My husband who is 45 years old has been diagnosed with dilated cardiomyopathy, likely as a result of previous chemotherapy treatment. Six months ago he had an ejection fraction of less than twenty %. Now, due to a cocktail of meds his ejection fraction is up to 36% which I think is classed as moderate heart failure. When we first saw his cardio nurse she said to focus on quality of life which was shocking for us. When we saw the cardiologist and mentioned this comment and how it shocked us, what exactly is the rough prognosis, he said right now my husband is referring to meds and that's good and right now he is generally fit and healthy and said something like it's hard to say how it progresses, every is different.
I just feel so very confused. Are we talking one year, five years, ten years, twenty years...? The cardiologist said that the first stage is meds, then a device inserted and then the final stage is a heart transplant but that we are not at that stage. When I look online at heart transplants some people can live up to twenty years with them. Let's say my husband needed a transplant in ten years and it was successful perhaps he could live for another thirty years from now. But he may not get a one, I imagine there's a huge waiting list.
What will out future look like? I have no idea.... Could he be ok on his meds for the next year, five years,longer...?
The nurse told us to only look on the British heart Foundation website and not to Google on other sites.
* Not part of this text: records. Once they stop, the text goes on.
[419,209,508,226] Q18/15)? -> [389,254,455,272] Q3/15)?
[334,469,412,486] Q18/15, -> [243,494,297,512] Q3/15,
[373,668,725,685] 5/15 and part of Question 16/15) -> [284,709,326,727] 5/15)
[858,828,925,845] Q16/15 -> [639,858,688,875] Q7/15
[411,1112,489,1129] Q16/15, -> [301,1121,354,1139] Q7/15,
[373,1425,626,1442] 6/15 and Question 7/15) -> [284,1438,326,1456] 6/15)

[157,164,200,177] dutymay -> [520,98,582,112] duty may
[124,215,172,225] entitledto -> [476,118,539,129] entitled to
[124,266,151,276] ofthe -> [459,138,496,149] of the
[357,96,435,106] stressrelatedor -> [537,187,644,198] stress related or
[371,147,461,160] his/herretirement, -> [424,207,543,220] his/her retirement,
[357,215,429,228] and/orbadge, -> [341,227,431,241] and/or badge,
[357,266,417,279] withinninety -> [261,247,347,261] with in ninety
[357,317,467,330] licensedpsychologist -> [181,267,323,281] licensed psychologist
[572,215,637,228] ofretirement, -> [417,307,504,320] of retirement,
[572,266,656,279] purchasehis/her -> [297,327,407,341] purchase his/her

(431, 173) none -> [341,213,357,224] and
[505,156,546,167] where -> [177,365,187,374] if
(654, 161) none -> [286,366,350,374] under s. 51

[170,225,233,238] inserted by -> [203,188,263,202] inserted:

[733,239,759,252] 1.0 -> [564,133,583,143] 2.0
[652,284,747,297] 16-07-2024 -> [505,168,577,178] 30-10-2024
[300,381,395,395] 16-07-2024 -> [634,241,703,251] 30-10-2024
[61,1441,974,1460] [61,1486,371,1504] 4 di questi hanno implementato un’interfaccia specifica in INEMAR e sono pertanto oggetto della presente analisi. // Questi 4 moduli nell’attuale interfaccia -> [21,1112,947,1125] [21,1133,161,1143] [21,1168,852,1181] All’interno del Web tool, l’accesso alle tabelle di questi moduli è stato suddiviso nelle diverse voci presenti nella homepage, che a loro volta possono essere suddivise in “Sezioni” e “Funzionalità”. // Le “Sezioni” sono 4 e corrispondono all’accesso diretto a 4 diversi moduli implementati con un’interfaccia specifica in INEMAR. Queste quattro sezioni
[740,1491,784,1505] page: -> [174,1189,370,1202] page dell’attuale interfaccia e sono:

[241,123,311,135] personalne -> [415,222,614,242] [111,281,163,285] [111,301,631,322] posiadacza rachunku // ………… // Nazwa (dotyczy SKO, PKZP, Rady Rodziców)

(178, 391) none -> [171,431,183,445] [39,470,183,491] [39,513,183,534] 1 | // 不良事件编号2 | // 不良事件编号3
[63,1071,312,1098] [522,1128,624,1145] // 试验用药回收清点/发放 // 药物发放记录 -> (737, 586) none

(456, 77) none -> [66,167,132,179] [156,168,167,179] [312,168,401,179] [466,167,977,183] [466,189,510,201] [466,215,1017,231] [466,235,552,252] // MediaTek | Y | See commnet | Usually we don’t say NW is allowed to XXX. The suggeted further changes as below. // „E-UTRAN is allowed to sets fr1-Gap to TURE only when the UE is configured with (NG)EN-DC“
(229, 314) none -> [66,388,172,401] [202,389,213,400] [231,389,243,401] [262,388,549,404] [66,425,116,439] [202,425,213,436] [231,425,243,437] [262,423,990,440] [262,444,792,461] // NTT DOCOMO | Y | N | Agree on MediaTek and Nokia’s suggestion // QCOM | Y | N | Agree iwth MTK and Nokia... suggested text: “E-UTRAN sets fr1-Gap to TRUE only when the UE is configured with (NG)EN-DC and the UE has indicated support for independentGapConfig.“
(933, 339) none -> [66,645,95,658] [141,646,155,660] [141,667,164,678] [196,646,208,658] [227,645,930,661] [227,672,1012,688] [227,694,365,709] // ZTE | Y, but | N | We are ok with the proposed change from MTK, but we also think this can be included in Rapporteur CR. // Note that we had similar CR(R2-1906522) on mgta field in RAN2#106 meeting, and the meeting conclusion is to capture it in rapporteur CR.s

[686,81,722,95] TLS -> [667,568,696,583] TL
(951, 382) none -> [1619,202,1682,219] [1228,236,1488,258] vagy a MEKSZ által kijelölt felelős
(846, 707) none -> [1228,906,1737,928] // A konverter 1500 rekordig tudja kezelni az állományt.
But I don't feel the BHF tells me a lot. The stories on there are either of much older people who are living a good quality of life or younger people but who don't have the condition my husband has but a different heart condition.
I don't know what my question is, I just wonder has anyone got any experience out there if dilated cardiomyopathy or heart failure and your experiences. The good and the bad. No one can tell me anything upsetting as on my low days I imagine the worst.
I feel like I am going crazy, this massive bombshell dropped on us but I feel I also don't get what any of it means for the future. I get nurses and doctors can't say a time for prognosis but a bit more detail would help us feel more in control as at the moment it feels we have no control.
Thank you for reading what has ended up being a very long essay.